Les Sables Mouvants des Frontières de l’Égypte Ancienne : Un Regard Critique sur le Récit Kémite
L’affirmation selon laquelle l’Égypte ancienne était exclusivement une nation africaine habitée uniquement par des personnes noires, souvent défendue par les partisans du mouvement « kémite », mérite un examen attentif. Au cœur de ce récit se trouve l’affirmation que « Kémite » signifie « pays des Noirs » et que les habitants originaux ont été déplacés par les invasions arabes et d’autres forces extérieures, migrant vers le sud jusqu’à leurs lieux de résidence actuels. Ils citent souvent une prétendue « carte originale de l’Afrique » comme preuve.

Cependant, cette interprétation néglige des réalités historiques et géographiques essentielles.
Un point crucial souvent ignoré est la position unique de l’Égypte en tant que nation transcontinentale. Depuis les premières dynasties, l’Égypte a englobé des territoires à la fois en Afrique et en Asie, en particulier la péninsule du Sinaï. Cette terre, à peu près de la taille du Togo, comprend des villes comme Charm el-Cheikh, El Tor, Ras Sedr et autres. Cela soulève une question essentielle : les habitants de la péninsule du Sinaï sont-ils également considérés comme des « Kémites » dans ce cadre ? Le récit kémite ne parvient souvent pas à aborder cette complexité géographique.

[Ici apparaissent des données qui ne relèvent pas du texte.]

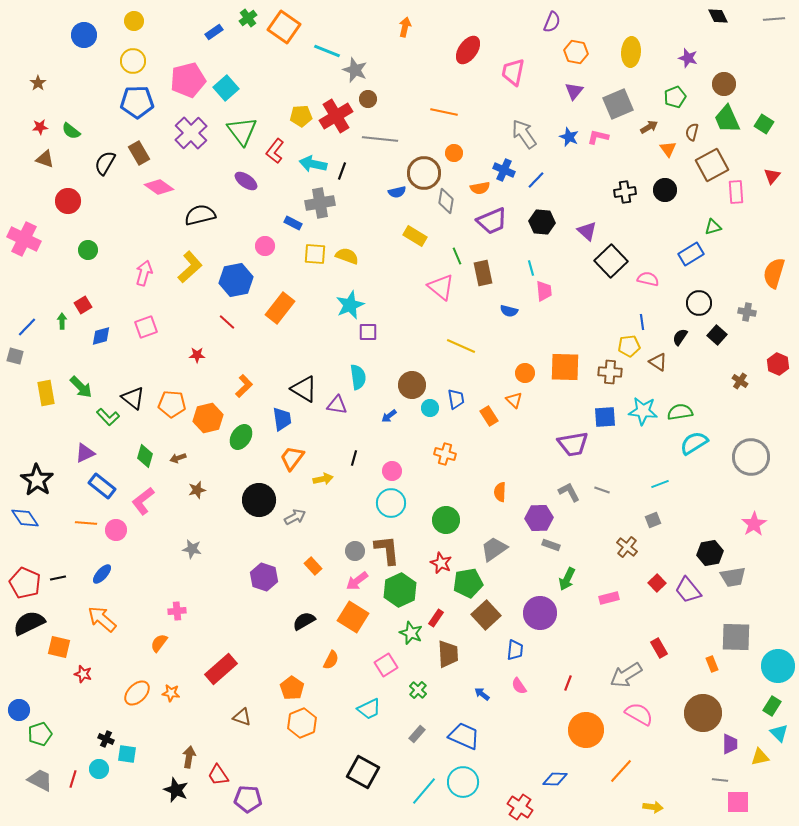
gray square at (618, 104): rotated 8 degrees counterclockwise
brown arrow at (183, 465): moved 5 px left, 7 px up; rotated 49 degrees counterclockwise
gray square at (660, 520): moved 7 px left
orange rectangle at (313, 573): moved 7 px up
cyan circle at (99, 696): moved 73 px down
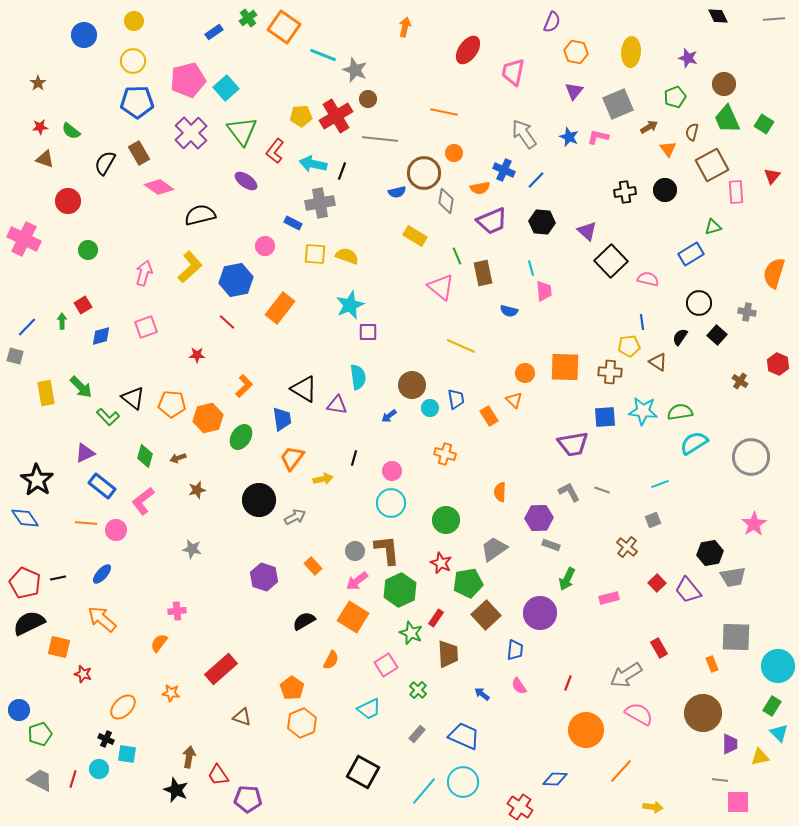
cyan line at (327, 51): moved 4 px left, 4 px down
orange ellipse at (137, 693): moved 14 px left, 14 px down
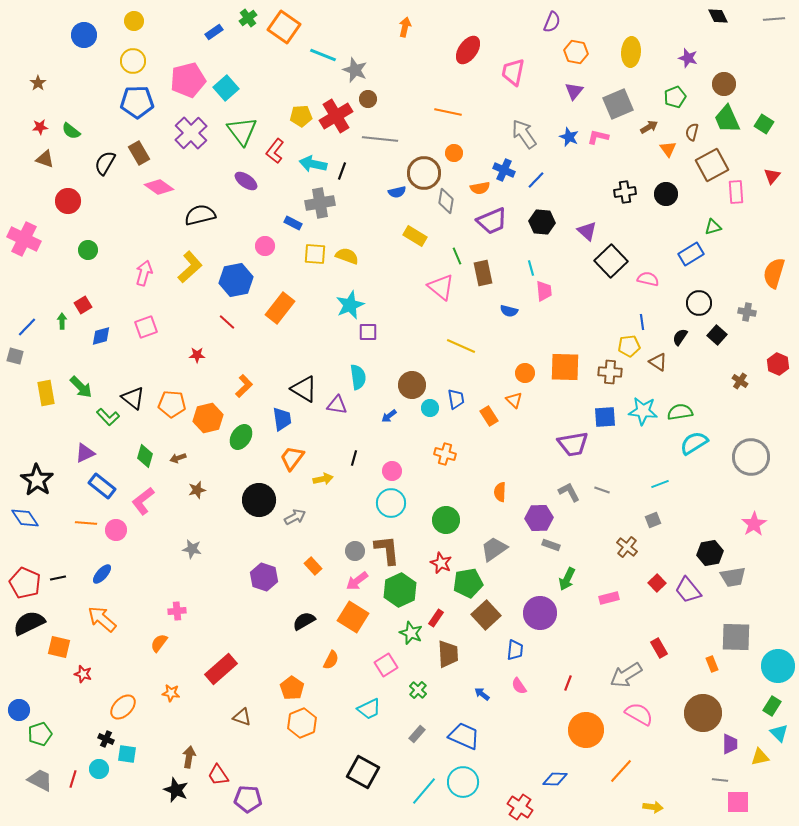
orange line at (444, 112): moved 4 px right
black circle at (665, 190): moved 1 px right, 4 px down
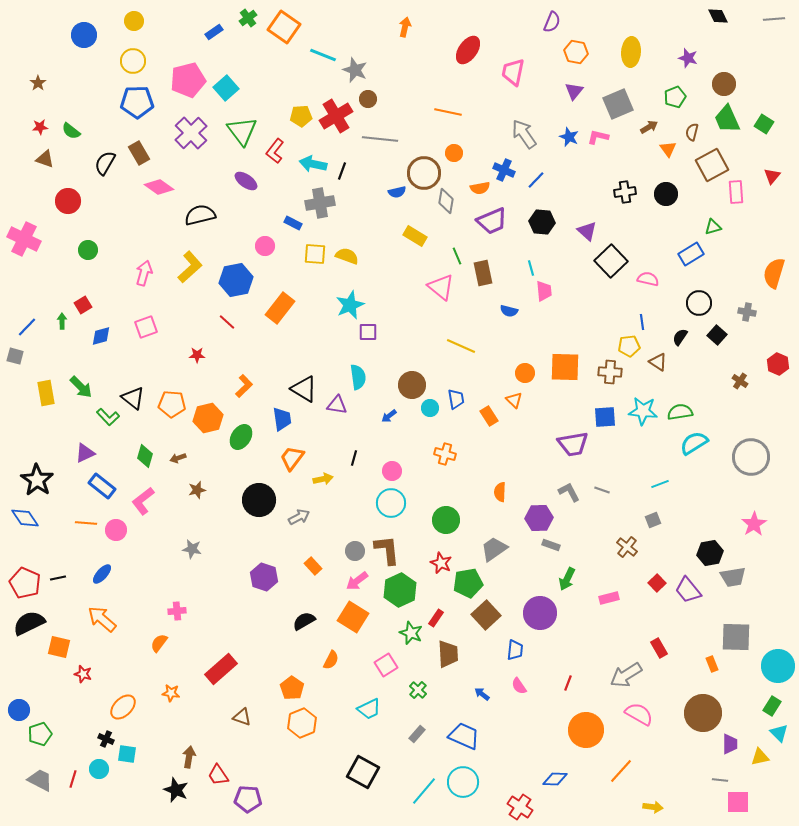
gray arrow at (295, 517): moved 4 px right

Une idée fausse courante découle de la vision des cartes modernes de l’Égypte. La frontière contemporaine est, en fait, une conséquence du canal de Suez, construit par l’homme. Construit entre 1859 et 1869, cette voie navigable vitale, longue de 193,30 kilomètres (120,11 miles), a été conçue pour raccourcir les routes commerciales entre l’Europe et l’Asie. Il sépare artificiellement la péninsule du Sinaï du reste de l’Égypte.

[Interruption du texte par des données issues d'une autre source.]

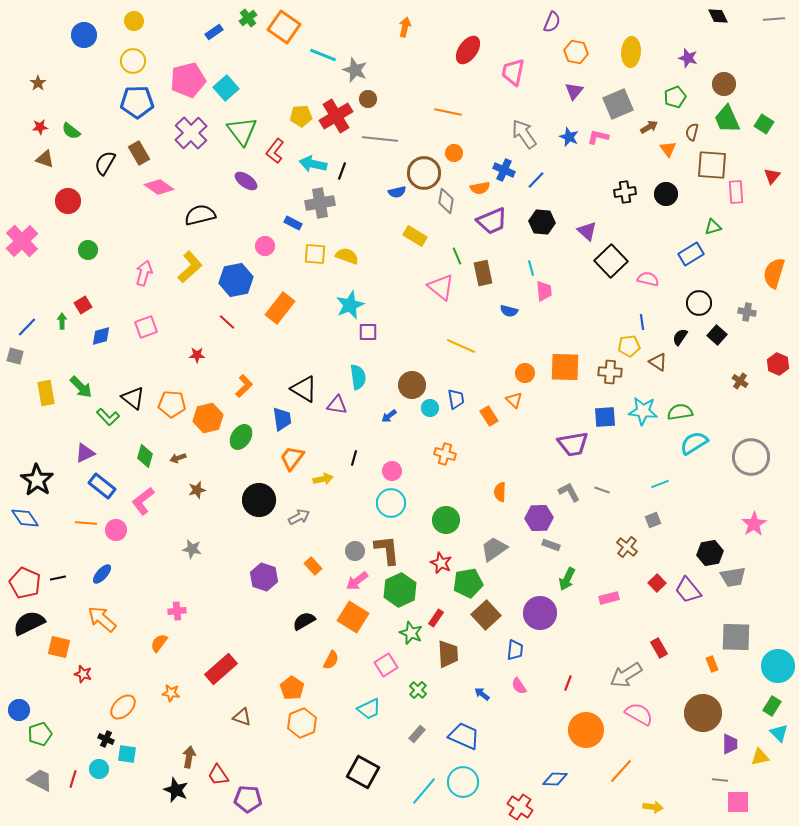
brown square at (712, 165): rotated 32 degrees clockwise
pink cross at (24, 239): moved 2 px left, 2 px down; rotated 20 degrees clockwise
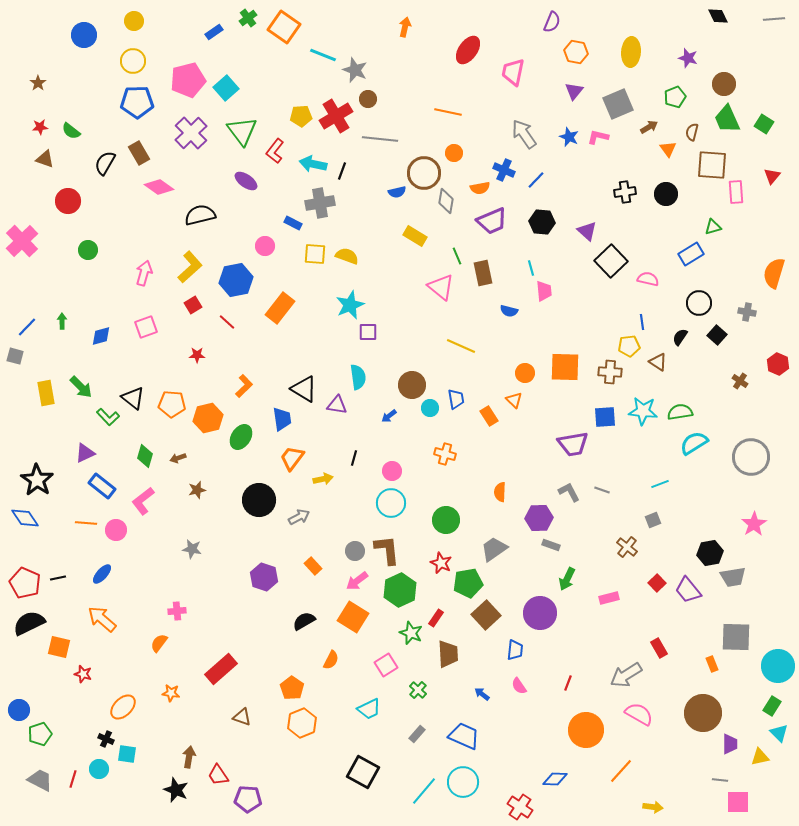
red square at (83, 305): moved 110 px right
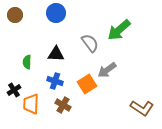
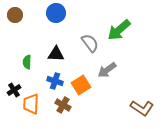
orange square: moved 6 px left, 1 px down
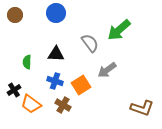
orange trapezoid: rotated 55 degrees counterclockwise
brown L-shape: rotated 15 degrees counterclockwise
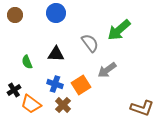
green semicircle: rotated 24 degrees counterclockwise
blue cross: moved 3 px down
brown cross: rotated 14 degrees clockwise
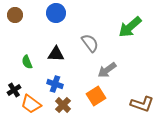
green arrow: moved 11 px right, 3 px up
orange square: moved 15 px right, 11 px down
brown L-shape: moved 4 px up
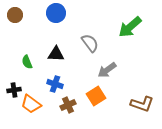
black cross: rotated 24 degrees clockwise
brown cross: moved 5 px right; rotated 21 degrees clockwise
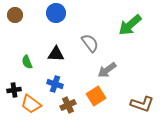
green arrow: moved 2 px up
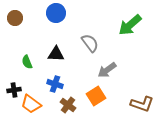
brown circle: moved 3 px down
brown cross: rotated 28 degrees counterclockwise
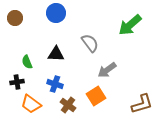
black cross: moved 3 px right, 8 px up
brown L-shape: rotated 35 degrees counterclockwise
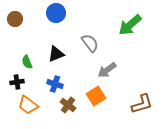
brown circle: moved 1 px down
black triangle: rotated 24 degrees counterclockwise
orange trapezoid: moved 3 px left, 1 px down
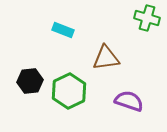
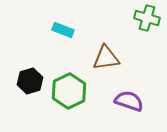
black hexagon: rotated 10 degrees counterclockwise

L’existence du canal modifie considérablement la géographie perçue et ne devrait pas être appliquée rétroactivement pour comprendre les frontières de l’Égypte ancienne. Le Sinaï a fait partie intégrante de l’Égypte depuis ses débuts, ce qui remet en question la notion d’une Égypte ancienne purement africaine, exclusivement noire.

De plus, le récit kémite a du mal à expliquer les frontières établies entre l’Égypte ancienne et ses voisins, en particulier la Nubie. Si, comme le suggère la théorie, les Égyptiens et les Nubiens étaient un seul peuple, partageant une ascendance et une ethnicité communes, pourquoi des frontières fortement gardées étaient-elles nécessaires ? Bien que les frontières africaines modernes soient souvent le résultat d’un partage colonial, cela ne nie pas l’existence et la signification des frontières anciennes. De même, la frontière entre l’Égypte ancienne et la Libye nécessite également une enquête plus approfondie dans le cadre kémite.
En conclusion, bien que le mouvement kémite soulève des questions importantes sur la représentation de l’Égypte ancienne, son récit simplifie une réalité historique complexe. La nature transcontinentale de l’Égypte ancienne, la signification historique de la péninsule du Sinaï et l’existence de frontières définies avec les régions voisines remettent en question la notion d’une population égyptienne ancienne monolithique, exclusivement noire. Une compréhension plus nuancée de l’histoire de l’Égypte ancienne nécessite de reconnaître ces complexités géographiques et politiques, en allant au-delà des récits simplifiés et en s’engageant avec toute l’étendue des preuves historiques.